Court Opinion

ID: 9444581
Source: CourtListenerOpinion
Date Created: 2023-08-03 21:05:31.536791+00
Date Added: 2024-06-11T17:29:55.417118
License: Public Domain

KALODNER, Circuit Judge
(concurring).
I agree with my brethren that under the special circumstances existing in this case the District Court erred in denying relief to the accused.
In my opinion since the Commonwealth introduced testimony by the Triangle Bar bartender and Dubis, one of the arresting officers, at the accused’s trial, that he was not under the influence of liquor at the time of his arrest some four hours after the shooting and that it further stated to the jury that it “could call a few other police officers who would corroborate what has already been testified to” (by the bartender and Dubis) that it committed fundamental unfairness to the accused by withholding Heagy’s available testimony that the accused was “under the influence of liquor”. The Commonwealth’s present contention that Heagy’s testimony is irrelevant because it is too remote doesn’t square with its introduction of the bartender’s and Dubis’ testimony dealing with the same “remote” period.

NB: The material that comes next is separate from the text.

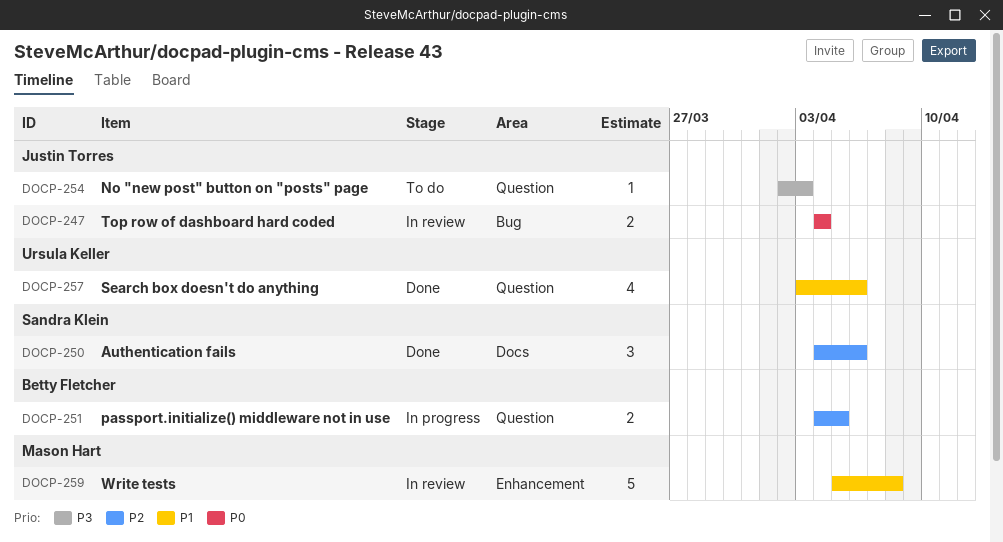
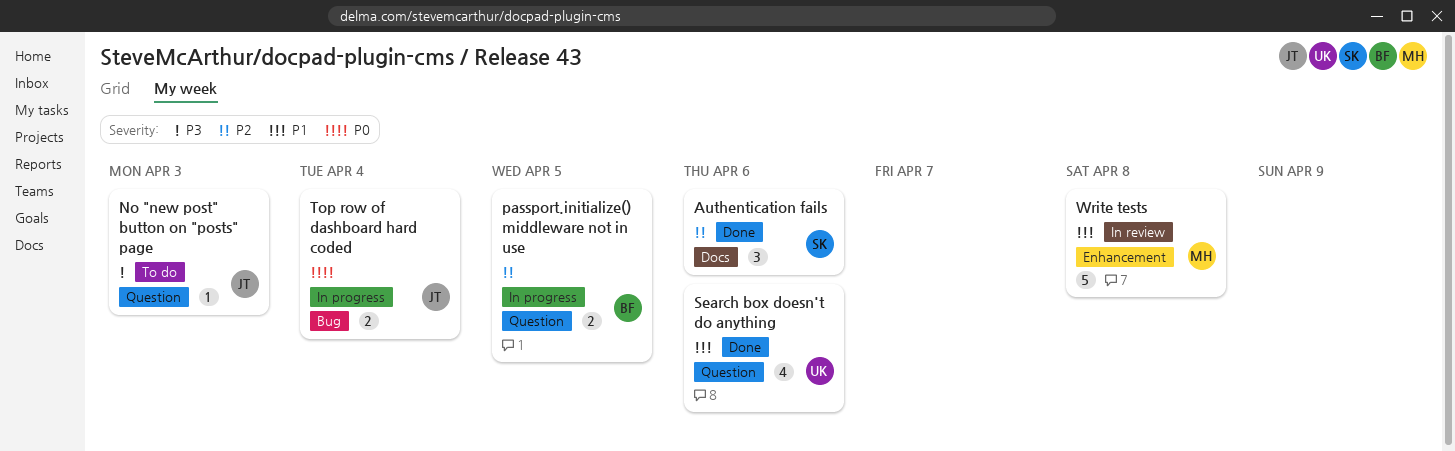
Top row of dashboard hard coded, status: In review -> In progress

The Commonwealth cannot have its cake and eat it too. If, under its view, testimony of sobriety four hours after the shooting was relevant at the trial, certainly Heagy’s testimony to the contrary was also relevant.
For this specific reason alone I would reverse, because it cannot be gainsaid that the Commonwealth’s suppression of Heagy’s testimony constituted fundamental unfairness under the circumstances recited.
I have stated this view because in my opinion Heagy’s testimony would ordinarily have been inadmissible since it related to a time four hours after the shooting occurred and its suppression (absent the offering by the Commonwealth of testimony as to the accused’s sobriety four hours after the shooting) would not have constituted fundamental unfairness by reason of its lack of relevance to establish the accused's sobriety *769or drunkenness at the time of the shooting.
While the Pennsylvania courts have not declared themselves on this issue of relevance of testimony as to sobriety or drunkenness four hours after a crime is committed other jurisdictions have uniformly ruled such evidence inadmissible.1

. In Jordan v. Commonwealth, 181 Va. 490, 25 S.E.2d 249, evidence of intoxication one-half hour after killing was ex-eluded; in Goodman v. State, 20 Ala.App. 392, 102 So. 486, evidence of intoxication as part of res gestae one hour after-wards was excluded; in Pollock v. State, 136 Wis. 136, 116 N.W. 851 court held it could be shown that Commonwealth witness was intoxicated at time of killing but could not show intoxication one and one-half hours afterward; in Raynor v. Wilmington, S. C. R. Co., 129 N.C. 195, 39 S.E. 821, evidence four hours after killing was excluded.